リリアンの誤算<三> Sideリリアン
サミュエルが、結婚式という人生でも一、二を争うセレモニーよりも自分を優先してくれた。
その事実は今までで一番リリアンの心を満たした。
しかもその後もウォルス邸に帰ろうとしない。
リリアンの体調は薬が抜けるにつれ回復していったが、それでもサミュエルは傍にいてくれた。
(サミュエル様はフレア様ではなく私を選んでくれたんだわ)
リリアンがそう思ってしまったのも仕方ないだろう。
サミュエルは今までと変わらずリリアンを気遣い、仲の良い家族のように過ごした。
リリアンにとってそれは幸せな時間だった。
もしかするとこのままずっと一緒にいられるかもしれない、そんな幻想を抱いてしまくらいに平和だったのだ。
しかし、そんなことが続くわけがない。
結婚式から数日後、突然ウォルス家の家令がミュラー邸へやって来た。
そして彼の来訪を機に、とうとうサミュエルはウォルス邸に戻ってしまう。
リリアンは不安だった。
一度は阻止することができた婚姻だが、サミュエルとフレアが再び顔を合わせたらどうなるだろうか。
(いやよ。
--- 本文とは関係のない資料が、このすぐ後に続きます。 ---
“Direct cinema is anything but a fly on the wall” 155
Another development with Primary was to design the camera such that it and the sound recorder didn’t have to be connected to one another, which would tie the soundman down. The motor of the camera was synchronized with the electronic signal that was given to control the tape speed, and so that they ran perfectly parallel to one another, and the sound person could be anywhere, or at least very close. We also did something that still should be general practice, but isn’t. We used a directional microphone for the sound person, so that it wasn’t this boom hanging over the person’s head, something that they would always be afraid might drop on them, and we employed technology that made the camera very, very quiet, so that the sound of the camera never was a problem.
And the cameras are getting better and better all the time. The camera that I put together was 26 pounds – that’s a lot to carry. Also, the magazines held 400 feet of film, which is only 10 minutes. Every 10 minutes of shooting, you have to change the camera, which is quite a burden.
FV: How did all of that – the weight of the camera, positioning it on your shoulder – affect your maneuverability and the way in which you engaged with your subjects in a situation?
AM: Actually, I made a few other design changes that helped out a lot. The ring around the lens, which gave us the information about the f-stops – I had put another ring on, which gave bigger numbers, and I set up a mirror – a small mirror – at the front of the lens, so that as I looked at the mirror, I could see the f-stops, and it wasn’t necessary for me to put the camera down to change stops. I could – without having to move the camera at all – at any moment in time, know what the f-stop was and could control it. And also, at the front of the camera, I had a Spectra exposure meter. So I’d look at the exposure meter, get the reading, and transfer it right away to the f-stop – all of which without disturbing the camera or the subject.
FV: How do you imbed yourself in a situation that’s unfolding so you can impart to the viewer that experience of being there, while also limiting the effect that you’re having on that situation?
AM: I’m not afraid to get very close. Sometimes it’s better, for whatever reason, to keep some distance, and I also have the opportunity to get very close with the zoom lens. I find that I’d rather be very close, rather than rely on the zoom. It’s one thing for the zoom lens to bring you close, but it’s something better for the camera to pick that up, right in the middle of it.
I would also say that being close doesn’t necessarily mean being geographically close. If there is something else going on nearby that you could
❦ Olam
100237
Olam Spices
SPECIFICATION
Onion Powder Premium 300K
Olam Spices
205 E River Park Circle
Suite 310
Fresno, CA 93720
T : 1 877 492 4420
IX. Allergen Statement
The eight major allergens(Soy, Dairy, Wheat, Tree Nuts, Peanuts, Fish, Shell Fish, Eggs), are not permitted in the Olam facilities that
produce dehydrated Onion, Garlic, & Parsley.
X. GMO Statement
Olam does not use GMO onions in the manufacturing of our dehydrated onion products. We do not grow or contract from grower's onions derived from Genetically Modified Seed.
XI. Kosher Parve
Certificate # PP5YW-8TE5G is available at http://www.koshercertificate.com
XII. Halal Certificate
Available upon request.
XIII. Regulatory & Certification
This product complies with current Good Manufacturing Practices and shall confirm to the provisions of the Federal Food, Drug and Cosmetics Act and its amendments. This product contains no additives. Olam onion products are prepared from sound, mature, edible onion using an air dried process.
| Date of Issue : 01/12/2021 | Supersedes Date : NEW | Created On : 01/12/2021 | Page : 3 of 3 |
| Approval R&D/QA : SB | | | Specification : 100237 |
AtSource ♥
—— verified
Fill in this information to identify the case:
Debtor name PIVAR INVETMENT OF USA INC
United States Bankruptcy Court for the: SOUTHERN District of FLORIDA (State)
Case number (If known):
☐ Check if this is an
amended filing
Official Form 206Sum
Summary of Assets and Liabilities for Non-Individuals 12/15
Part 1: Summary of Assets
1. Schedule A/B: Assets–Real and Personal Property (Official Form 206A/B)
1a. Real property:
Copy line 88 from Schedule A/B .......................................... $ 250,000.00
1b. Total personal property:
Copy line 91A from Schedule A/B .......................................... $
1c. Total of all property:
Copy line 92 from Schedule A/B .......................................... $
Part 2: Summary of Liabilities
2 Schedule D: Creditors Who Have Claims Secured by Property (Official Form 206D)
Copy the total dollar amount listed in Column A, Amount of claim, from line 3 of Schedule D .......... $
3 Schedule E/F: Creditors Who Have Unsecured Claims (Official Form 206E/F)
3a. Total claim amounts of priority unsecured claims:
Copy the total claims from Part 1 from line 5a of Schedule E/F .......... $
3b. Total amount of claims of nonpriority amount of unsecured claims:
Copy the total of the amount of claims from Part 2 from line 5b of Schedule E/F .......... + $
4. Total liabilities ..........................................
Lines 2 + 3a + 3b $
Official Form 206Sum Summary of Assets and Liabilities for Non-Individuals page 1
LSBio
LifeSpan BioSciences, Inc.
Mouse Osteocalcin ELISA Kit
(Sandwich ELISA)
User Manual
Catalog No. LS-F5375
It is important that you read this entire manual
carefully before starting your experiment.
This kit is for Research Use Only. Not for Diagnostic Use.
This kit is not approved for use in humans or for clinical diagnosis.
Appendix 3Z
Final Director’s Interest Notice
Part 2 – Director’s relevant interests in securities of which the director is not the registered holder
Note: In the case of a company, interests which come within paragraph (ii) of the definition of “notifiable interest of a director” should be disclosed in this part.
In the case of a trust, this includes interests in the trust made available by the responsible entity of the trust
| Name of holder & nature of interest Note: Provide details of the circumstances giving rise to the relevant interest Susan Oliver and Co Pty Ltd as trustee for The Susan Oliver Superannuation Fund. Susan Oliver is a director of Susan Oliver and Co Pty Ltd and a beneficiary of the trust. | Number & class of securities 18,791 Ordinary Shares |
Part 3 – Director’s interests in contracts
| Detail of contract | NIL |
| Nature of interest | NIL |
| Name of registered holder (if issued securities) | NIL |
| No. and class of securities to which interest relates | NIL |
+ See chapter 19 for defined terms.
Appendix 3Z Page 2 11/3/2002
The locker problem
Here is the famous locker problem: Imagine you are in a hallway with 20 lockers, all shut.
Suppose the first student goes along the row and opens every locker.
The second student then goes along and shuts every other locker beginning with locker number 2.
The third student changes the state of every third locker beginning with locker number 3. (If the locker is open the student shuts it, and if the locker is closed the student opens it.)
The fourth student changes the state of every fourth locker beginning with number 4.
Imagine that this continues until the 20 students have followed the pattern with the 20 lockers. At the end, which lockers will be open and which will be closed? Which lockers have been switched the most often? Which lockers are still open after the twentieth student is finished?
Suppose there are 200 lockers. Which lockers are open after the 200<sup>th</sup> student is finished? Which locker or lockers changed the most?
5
サミュエル様は私と結婚するんだから)
とはいっても現状リリアンにはどうすることもできなかった。
回復したばかりだというのに立て続けに体調不良になるのはさすがに不自然だし、リリアンの方から気軽にウォルス邸へと出向くことも難しい。
いくら当主と親しいとはいえ、夫人を迎えた格上の侯爵家に、招かれてもいない男爵令嬢が訪ねることなどできないからだ。
(ああ……いったいどうしたら……)
そうやって何日気を揉んでいただろうか。
事態は思わぬところから動くことになる。
♢♢♢
初めて足を踏み入れたリックベルト邸は、侯爵家であるウォルス邸を凌ぐほど豪奢だった。
華美な装飾が施されているわけではない。
むしろ全体的な装飾は抑えられていたが、一目でわかるくらいに質の良い物たちがあちこちに使われていたのだ。
(リックベルト家は裕福だとは聞いていたけれど、これほどまでとは……)
通された応接室で、サミュエルの隣に座りながらリリアンは思う。
目の前の飴色に輝く応接テーブルは猫足が優美な曲線を描き、腰を下ろしたソファは今まで座ったことがないくらいに柔らかい。
そんな、これまで触れることもなかった極上の家具たちを、しかしリリアンは堪能することができなかった。
それは、隣に座るサミュエルに原因がある。
サミュエルはリックベルト邸へ訪問するために迎えに来てくれた時から不機嫌だった。
見たことがないくらいに雰囲気はピリピリしており、馬車の中でも一言も話さない。
リリアンが話しかけてもろくに返事も返してくれず、眉間には皺が寄っていた。
そしてその理由を、リリアンはこの場で知ることになる。
『婚約者ですら家に泊まることはないのに、ただの幼馴染という異性の家に何泊もするなんてはしたない』
そう言われた時はリリアンもカッとなった。
それは羞恥というよりも、フレアに侮蔑されたと感じたからだ。
(そもそも、サミュエル様を繋ぎとめるだけの魅力がないフレア様がいけなんじゃない!)
心の中でそう反論して、けれどその後のサミュエルの言葉が胸に突き刺さる。
(幼馴染でしかないと、本当にそう思っているの……?)
ただの幼馴染に、あれだけ心を砕けるものなのか。
サミュエルの行動が、幼馴染への対応としては行き過ぎていると誰もが思っているのに。
「私たちの関係は、まだ婚約者のままです」
フレアとサミュエルのやり取りによって、嵐に巻き込まれた木の葉のような心境でいたリリアンの耳に、フレアのはっきりとした声が聞こえた。
(……え?)
サミュエルがウォルス邸に戻ってからすでに何日も経っている。
リリアンは、てっきり二人はすでに婚姻届を出していると思っていた。
(まだ、結婚していないの?)
考えてみれば呼び出された先はリックベルト邸だ。
二人が結婚しているのなら、話し合いはウォルス邸で行われるのが普通だろう。
思わず、口元に笑みが浮かぶのを我慢できなかった。
(もしかしてフレア様は、婚約を解消しようとしている……?)
それはリリアンにとって思ってもみない幸運だ。
あんなにフレアよりもリリアンを大切にしてくれるサミュエルは、なぜかこの期に及んでもフレアと結婚しようとしている。
でもフレアにはもうその気はないようだった。
二人が正式に別れる。
そうであれば、リリアンがサミュエルと結婚することも可能になるだろう。
そう思いながら見つめる先で、フレアがある書類をテーブルの上に広げた。
『婚約破棄届』
書類には、そう、書いてあった。